Well there it is, if you've followed the posts from pt.1 of this series knowing the bare minimum about ANNs only armed with a pen, paper and a desire to learn, then you should be able to implement your own feedforward ANN from scratch! It was a laborious task (all the matrix algebra, etc) but I hope it provided insight into the construction and architecture of ANNs.

### Useful functions

# Predict y_hat from input X or calculate loss
def predict(model, X, y, calc_loss = False):
W1, b1, W2, b2 = model['W1'], model['b1'], model['W2'], model['b2']
# Forward propagation
Z1 = X.dot(W1) + b1
a1 = np.tanh(Z1)
Z2 = a1.dot(W2) + b2
probs = softmax(Z2)
if calc_loss:
loss = -np.log(probs[range(len(X)), y])
tot_loss = np.sum(loss)
return 1./len(X) * tot_loss
return np.argmax(probs, axis=1)
#Compute softmax values for each sets of scores in x.
def softmax(x):
return np.exp(x) / np.sum(np.exp(x), axis=1, keepdims = True)
Given a model, the predict function returns a classification (0 or 1) for our input data X or the cross entropy loss. This is used to keep track of the loss at each iteration of the weight updates. Note that this is just for illustrative purposes, since it is an expensive calculation in reality, it isn't wise to call it every iteration - maybe every 100, or 1000 or so.

Softmax is used to calculate the softmax of the entries of a vector - used to calculate our $\hat{y}$.

### Next steps

Currently I'm working my way through the CS229 Machine Learning course by Andrew Ng which takes up the majority of my spare time. It's a fantastic course which has accompanying lectures available on youtube and is a great introduction to ML techniques.

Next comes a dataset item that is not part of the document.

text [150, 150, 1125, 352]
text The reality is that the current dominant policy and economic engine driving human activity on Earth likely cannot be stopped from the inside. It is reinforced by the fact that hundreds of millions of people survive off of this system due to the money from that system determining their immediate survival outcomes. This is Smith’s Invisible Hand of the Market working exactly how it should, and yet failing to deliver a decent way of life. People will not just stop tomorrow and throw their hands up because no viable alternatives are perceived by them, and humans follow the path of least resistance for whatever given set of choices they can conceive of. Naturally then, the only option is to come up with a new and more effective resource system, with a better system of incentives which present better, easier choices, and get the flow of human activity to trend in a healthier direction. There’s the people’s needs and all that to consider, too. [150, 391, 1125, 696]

However, in the future I am to continue with this implementation but tweak it to explore the following
• Why the weights were initialised in such a peculiar way (why not just set them all to 0?)
• Extending to more than 1 hidden layer
• How to prevent overfitting
• Regularisation (I mentioned it above, but did not explain what/how/why)
• Drop out techniques
• Stochastic gradient descent
• A variant of our batch gradient descent which is industry practise when training an ANN (due to massive datasets)
• Different applications - when I get around to it, I'll implement an ANN for the classic MNIST handwritten digit recognition problem.